Science/Tech

Wild Elephants Understand Human Pointing, Study

By Michelle Gil | Update Date: Oct 10, 2013 04:50 PM EDT

Elephants have been long known to provide a means of entertainment for tourists all around the world. Their interaction with humans and trained understanding of voice commands by their care takers astonishes us. What is more astonishing is that recent studies show signs that elephants may understand the act of pointing with no training at all.    

"We always hoped that our elephant subjects - whose 'day job' is taking tourists for elephant-back rides near Victoria Falls - would be able to learn to follow human pointing," said graduate student and researcher Anna Smet from the University of St Andrews School of Psychology and Neuroscience in a news release in USA.

For their research, Smet and Richard Byrne, biologist and professor at the University of St Andrews set out to work with a group of 11 African elephants in Zimbabwe, whose jobs were to give rides to tourists. Out of the 11, seven of them could interpret human pointing to find food that was hidden from them, according to the study. 

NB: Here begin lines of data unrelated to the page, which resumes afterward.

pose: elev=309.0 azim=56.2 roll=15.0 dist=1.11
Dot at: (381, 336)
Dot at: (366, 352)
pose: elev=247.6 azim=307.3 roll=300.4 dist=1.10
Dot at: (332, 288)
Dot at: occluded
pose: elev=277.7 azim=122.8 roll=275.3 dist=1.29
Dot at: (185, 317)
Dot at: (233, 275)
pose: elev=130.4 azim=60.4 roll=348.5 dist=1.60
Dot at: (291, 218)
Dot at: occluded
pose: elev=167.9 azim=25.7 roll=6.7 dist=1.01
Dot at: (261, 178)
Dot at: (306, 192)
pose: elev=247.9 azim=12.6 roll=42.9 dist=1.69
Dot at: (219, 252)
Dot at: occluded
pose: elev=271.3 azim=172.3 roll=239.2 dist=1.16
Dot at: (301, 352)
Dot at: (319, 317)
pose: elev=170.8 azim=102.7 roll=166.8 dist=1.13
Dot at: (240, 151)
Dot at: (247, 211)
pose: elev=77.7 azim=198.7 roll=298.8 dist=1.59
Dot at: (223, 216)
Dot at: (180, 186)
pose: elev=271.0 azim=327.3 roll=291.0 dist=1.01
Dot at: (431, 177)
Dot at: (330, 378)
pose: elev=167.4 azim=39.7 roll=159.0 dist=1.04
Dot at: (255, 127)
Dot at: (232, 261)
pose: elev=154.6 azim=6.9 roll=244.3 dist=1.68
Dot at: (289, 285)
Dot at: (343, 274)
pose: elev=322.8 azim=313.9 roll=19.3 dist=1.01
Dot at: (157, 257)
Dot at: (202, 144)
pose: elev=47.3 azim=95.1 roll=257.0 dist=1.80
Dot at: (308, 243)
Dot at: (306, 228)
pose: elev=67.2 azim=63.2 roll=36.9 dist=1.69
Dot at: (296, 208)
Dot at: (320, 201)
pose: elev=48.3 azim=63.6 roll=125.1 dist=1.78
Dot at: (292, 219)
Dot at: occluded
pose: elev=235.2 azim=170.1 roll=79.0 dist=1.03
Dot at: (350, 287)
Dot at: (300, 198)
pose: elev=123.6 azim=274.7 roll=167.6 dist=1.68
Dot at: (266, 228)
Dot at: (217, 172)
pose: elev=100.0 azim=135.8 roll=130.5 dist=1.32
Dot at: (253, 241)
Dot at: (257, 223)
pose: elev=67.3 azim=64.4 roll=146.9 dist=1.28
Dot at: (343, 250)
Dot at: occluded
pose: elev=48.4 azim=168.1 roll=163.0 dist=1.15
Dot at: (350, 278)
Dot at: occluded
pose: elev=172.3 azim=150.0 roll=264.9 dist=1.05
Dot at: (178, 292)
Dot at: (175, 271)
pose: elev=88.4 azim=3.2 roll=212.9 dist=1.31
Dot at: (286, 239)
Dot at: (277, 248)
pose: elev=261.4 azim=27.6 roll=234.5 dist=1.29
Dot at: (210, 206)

"Elephants successfully interpreted pointing when the experimenters proximity to the hiding place was varied and when the ostensive pointing gesture was visually subtle, suggesting that they understood the experimenters communicative intent," said Smet and Byren in the study.  "The elephants native ability in interpreting social cues may have contributed to its long history of effective use by man."

To their fascination, researchers were surprised to see that the elephants responded to their pointing during their first try.

"Their understanding was as good on the first trial as the last, and we could find no sign of learning over the experiment," said Smet.

According to Bryne's research he said that most animals do not understand pointing when aimed at seeking their attention so one could identify why their study with elephants was an eye opener.

Bryne said most domestic animals learn the reason why owners point through basic training unlike the elephants who responded naturally.
In comparison to humans pointing, Smet said, "elephants do regularly make prominent trunk gestures, for instance when one individual detects the scent of a dangerous predator, but it remains to be seen whether those motions act in elephant society as 'points.'"

"Our findings suggest that elephants seem to understand us humans in a way most other animals don't," said Bryne.